Когда все уселись, Берг достал папку со своими выписками и сказал, что он хотел бы, чтобы сегодня они работали следующим образом. Он будет им зачитывать выдержки из донесений Таси или из снятых с нее показаний, причем для краткости и экономии времени станет указывать сначала две цифры: номер тома и номер страницы, потом последует параллельный текст, как бы ключ для понимания того, что говорила Вера, а дальше, если будет необходимость, он даст ко всему этому дополнительные комментарии. Смирнов кивнул в знак согласия, но Берг, похоже, этого уже не видел; открыв папку, он перебирал свои записи и, шевеля губами, что-то беззвучно зачитывал. Так продолжалось несколько минут, и вдруг звук появился.
“Вот, например, — начал он, — том один, страница пятнадцать. Тася сообщает, что во время всех их застолий и даже когда они выезжали на шашлыки, Вера настаивала, чтобы первый тост всегда поднимался за товарища Сталина. Было очевидно, что Иосифу Бергу это неприятно, и другим это, похоже, тоже не очень нравилось, тем не менее Вера умела добиться своего — это делалось”. Тут он откашлялся и, к изумлению Ерошкина, вдруг ни с того ни с сего запел. У него был красивый глубокий голос, но из-за отсутствия зубов на некоторых звуках он начинал шепелявить и тогда сбивался. Подобное пение Ерошкин уже слышал. Ровно три года назад несколько раввинов проходило по делу сионистского центра, которое он вел. Готовясь, ему тогда пришлось чуть ли не месяц ходить на службу в московскую хоральную синагогу, так что он знал, что оно называется “канторским”. Но сейчас все это было неважно, с тоской Ерошкин думал о том, что за последний месяц он напрочь забыл, что Берг — настоящий сумасшедший. И вот он, Ерошкин, сумел добиться, чтобы в руки этого безумца передали важнейшее государственное дело. Ясно, что и он такой же сумасшедший, как Берг, если не хуже. Он знал, что с ним кончено, но еще больше ему было стыдно перед Смирновым, он понимал, как жестоко его подставил. Не зная, что делать, Ерошкин посмотрел на Смирнова и на этот раз поразился еще больше. Тот сидел, полузакрыв глаза, и с видимым удовольствием слушал пение Берга. Похоже, он решил, что это нечто вроде оперы, которую страстно любил.

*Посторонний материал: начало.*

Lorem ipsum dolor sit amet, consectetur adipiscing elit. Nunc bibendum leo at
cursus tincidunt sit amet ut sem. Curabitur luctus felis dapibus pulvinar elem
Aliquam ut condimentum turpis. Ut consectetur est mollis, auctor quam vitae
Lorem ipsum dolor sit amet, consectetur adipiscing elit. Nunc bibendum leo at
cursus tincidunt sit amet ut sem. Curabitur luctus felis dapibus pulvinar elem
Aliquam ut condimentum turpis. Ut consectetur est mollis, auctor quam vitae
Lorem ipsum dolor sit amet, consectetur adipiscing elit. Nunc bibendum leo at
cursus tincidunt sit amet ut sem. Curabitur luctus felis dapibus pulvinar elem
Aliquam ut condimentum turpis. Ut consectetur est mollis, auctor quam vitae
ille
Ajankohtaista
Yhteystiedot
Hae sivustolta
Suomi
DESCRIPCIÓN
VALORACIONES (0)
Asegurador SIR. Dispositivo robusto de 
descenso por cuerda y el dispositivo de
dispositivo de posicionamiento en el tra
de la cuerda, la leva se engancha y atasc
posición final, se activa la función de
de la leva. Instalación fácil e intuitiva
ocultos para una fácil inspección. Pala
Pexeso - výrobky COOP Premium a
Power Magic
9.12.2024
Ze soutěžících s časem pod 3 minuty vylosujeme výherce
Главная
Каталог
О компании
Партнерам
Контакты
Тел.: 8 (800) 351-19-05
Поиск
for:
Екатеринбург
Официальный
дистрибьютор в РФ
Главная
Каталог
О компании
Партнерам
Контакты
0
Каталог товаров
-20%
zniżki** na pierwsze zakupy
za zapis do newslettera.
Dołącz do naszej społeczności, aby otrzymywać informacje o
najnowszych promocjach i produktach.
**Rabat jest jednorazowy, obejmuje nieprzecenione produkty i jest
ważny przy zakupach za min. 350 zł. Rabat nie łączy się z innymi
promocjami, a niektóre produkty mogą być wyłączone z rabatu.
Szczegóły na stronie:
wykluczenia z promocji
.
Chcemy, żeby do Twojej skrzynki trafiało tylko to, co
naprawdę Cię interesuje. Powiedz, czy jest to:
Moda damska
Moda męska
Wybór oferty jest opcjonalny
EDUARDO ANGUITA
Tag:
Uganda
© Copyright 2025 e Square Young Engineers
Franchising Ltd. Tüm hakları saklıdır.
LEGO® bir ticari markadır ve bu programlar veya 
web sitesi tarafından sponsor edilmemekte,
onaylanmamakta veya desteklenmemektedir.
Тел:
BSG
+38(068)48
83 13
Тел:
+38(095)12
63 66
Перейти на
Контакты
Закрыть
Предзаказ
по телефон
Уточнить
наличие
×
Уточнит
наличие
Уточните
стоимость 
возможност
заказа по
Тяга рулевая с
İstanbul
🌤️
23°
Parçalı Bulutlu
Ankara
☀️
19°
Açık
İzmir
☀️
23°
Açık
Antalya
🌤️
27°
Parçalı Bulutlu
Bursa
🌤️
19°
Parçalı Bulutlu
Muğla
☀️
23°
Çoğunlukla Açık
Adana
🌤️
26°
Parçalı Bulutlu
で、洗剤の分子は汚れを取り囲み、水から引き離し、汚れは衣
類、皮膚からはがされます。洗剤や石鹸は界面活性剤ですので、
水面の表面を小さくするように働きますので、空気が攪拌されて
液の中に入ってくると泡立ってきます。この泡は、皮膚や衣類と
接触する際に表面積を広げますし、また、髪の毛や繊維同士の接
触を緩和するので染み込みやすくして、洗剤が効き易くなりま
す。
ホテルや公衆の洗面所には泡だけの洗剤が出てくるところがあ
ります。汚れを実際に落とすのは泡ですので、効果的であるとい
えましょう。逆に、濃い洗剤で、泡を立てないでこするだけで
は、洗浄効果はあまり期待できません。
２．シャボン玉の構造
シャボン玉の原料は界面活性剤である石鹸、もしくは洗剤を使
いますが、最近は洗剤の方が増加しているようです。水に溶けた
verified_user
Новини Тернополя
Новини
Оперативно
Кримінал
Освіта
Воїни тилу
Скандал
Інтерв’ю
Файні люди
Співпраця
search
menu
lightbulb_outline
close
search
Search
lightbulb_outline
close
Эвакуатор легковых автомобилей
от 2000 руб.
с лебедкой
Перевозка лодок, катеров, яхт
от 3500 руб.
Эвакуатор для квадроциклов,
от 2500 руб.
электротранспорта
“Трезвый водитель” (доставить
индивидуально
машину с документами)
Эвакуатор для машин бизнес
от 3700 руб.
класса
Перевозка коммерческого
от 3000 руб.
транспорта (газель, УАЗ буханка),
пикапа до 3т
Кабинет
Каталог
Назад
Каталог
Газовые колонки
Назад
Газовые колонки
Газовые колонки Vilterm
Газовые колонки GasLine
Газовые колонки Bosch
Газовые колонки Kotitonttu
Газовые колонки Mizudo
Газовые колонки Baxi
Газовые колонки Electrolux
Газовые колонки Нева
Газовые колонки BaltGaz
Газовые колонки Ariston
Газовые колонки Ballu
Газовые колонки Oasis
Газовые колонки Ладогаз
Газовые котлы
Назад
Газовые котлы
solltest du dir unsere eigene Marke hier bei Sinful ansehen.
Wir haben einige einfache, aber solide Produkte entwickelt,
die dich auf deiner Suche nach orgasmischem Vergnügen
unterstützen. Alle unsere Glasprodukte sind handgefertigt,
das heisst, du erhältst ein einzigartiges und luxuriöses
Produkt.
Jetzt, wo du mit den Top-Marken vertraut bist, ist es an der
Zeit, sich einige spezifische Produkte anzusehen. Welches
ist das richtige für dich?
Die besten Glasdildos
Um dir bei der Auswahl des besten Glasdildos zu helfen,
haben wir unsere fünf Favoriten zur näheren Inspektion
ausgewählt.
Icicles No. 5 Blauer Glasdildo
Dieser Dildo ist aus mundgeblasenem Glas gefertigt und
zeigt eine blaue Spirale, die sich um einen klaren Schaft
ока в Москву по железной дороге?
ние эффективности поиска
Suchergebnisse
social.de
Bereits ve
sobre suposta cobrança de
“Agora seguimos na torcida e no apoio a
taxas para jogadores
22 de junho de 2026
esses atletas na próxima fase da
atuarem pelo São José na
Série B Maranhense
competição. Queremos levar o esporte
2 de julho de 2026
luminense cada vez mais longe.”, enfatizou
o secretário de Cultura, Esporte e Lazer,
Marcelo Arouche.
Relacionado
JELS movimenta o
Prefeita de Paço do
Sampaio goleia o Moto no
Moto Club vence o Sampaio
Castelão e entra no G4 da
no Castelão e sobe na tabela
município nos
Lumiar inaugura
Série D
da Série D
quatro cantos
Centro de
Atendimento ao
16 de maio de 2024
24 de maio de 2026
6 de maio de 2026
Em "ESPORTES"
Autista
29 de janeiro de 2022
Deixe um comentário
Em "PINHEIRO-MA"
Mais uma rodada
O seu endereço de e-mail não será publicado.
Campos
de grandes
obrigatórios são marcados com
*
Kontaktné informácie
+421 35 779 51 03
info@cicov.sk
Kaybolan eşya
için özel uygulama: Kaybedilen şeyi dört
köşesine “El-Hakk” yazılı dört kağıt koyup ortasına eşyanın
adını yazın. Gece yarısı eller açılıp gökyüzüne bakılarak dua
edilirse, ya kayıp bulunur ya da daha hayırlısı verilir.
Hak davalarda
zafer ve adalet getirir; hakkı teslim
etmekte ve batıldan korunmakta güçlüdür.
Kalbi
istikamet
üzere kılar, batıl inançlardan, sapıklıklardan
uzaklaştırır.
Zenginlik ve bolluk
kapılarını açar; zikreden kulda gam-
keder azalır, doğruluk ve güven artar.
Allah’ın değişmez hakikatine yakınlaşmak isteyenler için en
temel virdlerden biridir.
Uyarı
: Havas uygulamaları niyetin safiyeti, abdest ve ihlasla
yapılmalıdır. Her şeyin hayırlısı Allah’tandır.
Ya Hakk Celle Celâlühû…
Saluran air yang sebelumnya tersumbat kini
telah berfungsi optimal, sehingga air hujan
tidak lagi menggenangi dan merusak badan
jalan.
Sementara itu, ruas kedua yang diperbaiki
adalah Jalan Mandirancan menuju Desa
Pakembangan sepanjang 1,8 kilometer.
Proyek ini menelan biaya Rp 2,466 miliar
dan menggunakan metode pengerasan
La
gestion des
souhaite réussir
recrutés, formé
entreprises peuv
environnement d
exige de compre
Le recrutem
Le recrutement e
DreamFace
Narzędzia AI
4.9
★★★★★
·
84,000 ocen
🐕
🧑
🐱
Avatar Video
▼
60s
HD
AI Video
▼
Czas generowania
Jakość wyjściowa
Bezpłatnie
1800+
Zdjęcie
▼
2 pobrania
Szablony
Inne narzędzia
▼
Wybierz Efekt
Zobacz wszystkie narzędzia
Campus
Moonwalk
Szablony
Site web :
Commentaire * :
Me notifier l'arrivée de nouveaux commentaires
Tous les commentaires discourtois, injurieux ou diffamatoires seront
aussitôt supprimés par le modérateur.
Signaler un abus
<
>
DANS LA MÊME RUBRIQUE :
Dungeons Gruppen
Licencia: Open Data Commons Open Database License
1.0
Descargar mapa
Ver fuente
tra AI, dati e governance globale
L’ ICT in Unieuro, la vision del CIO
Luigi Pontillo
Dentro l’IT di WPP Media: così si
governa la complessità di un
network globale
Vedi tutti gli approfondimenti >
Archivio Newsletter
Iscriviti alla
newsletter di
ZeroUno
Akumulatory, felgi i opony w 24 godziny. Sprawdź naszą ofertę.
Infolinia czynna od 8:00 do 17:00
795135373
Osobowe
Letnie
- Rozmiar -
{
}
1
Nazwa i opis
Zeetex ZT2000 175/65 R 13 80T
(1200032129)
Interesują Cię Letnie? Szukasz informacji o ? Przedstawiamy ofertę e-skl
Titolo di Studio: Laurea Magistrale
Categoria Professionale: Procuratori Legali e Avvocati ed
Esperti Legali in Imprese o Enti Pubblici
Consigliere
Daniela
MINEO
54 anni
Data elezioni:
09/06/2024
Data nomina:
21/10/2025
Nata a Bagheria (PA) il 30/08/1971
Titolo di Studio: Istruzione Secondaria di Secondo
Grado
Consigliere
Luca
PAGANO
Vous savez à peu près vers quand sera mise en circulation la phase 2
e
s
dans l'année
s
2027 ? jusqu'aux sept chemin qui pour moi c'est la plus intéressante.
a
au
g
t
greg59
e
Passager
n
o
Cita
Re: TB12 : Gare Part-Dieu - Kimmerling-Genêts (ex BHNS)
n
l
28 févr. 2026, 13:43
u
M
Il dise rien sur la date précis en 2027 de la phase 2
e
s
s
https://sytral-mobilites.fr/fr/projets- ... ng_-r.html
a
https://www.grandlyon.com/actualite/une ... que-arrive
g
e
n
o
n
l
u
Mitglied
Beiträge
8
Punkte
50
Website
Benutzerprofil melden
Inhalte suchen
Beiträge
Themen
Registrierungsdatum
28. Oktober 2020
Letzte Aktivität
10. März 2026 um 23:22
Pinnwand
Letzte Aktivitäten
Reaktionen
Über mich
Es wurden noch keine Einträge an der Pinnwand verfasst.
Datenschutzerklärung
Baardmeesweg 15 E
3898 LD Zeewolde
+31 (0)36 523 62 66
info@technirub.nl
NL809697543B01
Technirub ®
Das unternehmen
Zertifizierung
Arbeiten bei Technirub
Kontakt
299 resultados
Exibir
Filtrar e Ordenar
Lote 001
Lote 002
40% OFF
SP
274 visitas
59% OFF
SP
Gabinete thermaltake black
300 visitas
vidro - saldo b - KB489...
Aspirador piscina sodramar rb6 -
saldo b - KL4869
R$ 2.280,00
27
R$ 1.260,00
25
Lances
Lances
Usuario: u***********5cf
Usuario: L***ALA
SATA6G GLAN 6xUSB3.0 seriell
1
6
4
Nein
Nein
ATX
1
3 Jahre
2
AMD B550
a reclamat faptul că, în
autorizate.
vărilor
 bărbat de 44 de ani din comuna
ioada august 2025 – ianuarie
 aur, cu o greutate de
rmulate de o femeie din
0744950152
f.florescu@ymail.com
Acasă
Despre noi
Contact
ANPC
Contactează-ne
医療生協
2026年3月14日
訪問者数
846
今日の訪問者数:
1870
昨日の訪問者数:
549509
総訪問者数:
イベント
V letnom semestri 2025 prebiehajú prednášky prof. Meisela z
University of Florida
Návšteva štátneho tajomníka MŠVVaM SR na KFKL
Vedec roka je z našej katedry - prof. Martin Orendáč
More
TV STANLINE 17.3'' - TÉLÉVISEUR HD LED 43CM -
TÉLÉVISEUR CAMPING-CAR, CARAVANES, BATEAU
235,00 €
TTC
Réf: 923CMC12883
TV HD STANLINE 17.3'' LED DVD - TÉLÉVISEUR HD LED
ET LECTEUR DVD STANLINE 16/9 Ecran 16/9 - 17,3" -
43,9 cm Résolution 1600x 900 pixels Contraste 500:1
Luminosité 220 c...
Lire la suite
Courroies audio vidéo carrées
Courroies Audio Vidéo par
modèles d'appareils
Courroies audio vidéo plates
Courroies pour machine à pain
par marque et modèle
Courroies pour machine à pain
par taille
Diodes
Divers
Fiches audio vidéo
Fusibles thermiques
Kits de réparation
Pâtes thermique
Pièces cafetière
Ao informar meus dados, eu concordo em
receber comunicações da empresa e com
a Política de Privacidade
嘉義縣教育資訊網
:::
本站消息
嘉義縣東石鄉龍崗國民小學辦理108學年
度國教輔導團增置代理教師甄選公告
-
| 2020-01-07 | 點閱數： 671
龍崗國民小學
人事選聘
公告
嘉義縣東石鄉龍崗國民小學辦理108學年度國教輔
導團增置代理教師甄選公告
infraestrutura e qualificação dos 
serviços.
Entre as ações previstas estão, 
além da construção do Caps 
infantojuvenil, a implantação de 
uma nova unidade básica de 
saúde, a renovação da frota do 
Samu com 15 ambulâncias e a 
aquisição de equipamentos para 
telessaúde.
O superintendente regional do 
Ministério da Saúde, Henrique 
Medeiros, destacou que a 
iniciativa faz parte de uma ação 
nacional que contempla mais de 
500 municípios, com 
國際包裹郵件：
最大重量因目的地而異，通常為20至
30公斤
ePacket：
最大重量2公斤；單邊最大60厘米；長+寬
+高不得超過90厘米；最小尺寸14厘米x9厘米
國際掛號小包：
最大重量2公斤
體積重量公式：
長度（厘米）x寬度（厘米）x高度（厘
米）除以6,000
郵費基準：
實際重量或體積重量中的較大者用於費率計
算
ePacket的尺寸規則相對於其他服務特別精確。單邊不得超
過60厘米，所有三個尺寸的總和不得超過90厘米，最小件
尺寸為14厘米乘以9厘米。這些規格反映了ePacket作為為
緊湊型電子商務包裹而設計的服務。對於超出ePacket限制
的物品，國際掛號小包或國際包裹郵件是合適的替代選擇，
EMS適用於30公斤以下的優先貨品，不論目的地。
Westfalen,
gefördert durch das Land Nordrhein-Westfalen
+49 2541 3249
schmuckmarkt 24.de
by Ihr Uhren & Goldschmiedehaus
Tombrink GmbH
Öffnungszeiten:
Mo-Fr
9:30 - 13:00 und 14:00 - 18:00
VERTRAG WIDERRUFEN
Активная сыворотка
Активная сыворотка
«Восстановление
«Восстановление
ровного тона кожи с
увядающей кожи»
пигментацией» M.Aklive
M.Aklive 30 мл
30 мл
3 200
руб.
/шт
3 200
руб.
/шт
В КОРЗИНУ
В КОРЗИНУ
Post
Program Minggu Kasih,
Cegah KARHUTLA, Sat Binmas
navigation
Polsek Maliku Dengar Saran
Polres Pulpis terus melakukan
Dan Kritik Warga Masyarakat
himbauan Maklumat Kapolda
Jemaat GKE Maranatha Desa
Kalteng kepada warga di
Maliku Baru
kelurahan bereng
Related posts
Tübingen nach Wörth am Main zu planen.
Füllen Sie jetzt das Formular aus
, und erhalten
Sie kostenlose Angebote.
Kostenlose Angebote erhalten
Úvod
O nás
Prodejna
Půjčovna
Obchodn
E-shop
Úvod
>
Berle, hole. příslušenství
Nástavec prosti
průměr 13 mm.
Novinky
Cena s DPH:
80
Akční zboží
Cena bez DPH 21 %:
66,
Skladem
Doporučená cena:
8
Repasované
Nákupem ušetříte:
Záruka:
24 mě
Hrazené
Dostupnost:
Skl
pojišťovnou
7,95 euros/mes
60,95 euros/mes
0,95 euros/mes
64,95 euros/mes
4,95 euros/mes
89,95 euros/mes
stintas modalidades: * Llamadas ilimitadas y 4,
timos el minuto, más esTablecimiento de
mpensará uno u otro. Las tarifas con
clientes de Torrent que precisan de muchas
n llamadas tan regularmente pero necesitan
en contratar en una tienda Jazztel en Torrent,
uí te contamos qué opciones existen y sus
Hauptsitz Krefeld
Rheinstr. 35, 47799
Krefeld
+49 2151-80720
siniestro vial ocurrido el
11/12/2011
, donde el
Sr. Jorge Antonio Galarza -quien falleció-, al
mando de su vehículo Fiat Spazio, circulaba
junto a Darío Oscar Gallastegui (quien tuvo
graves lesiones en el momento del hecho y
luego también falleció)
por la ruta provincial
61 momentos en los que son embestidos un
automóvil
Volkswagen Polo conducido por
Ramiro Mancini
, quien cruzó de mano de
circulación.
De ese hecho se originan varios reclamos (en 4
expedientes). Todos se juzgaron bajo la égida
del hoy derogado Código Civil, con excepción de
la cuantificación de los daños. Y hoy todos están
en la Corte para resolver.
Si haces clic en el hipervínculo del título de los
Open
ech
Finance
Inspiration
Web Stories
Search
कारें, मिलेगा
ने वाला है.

Дальше так и пошло: Берг называл свои две цифры — том и страница — и зачитывал, например, что, когда Иосиф был уже расстрелян и Вера, отчаявшись вернуть детей, грязная и нечесаная, вся в язвах, струпьях, какой-то коросте, сидела одна в своей грозненской квартире и, похоже, ждала одного — когда умрет, они по инициативе Нафтали повезли ее на день в горы. Тася тоже думала, что в горах Вера немного отойдет, но она до вечера так и просидела молча на голой земле, и никто из них тоже тогда не осмелился сказать ей ни слова.
3, 24: Они, Тася и Нафтали, зашли к Вере 11 сентября и спросили, что они могли бы ей сделать, Вера же им на это ответила, что ей ничего не надо, ничего, кроме смерти, она не хочет. Тася тогда ей сказала, что невиновных у нас не сажают и лучше бы ей заново перебрать и свою жизнь, и Иосифа, подумать, чем она может помочь органам. Иосифа она теперь, конечно, вряд ли спасет, но к ней отношение станет другим, не исключено, что и детей ей вернут. А так кто ей, жене врага народа, доверит их воспитывать? Кем она их вырастит? 3, 41: Через день после ареста мужа Вера говорила, что Сталин — земной бог, что больше никакого бога в ее мире нет. Он один вездесущ и всемогущ. Но бог этот от нее отступился, отдал в руки сатане.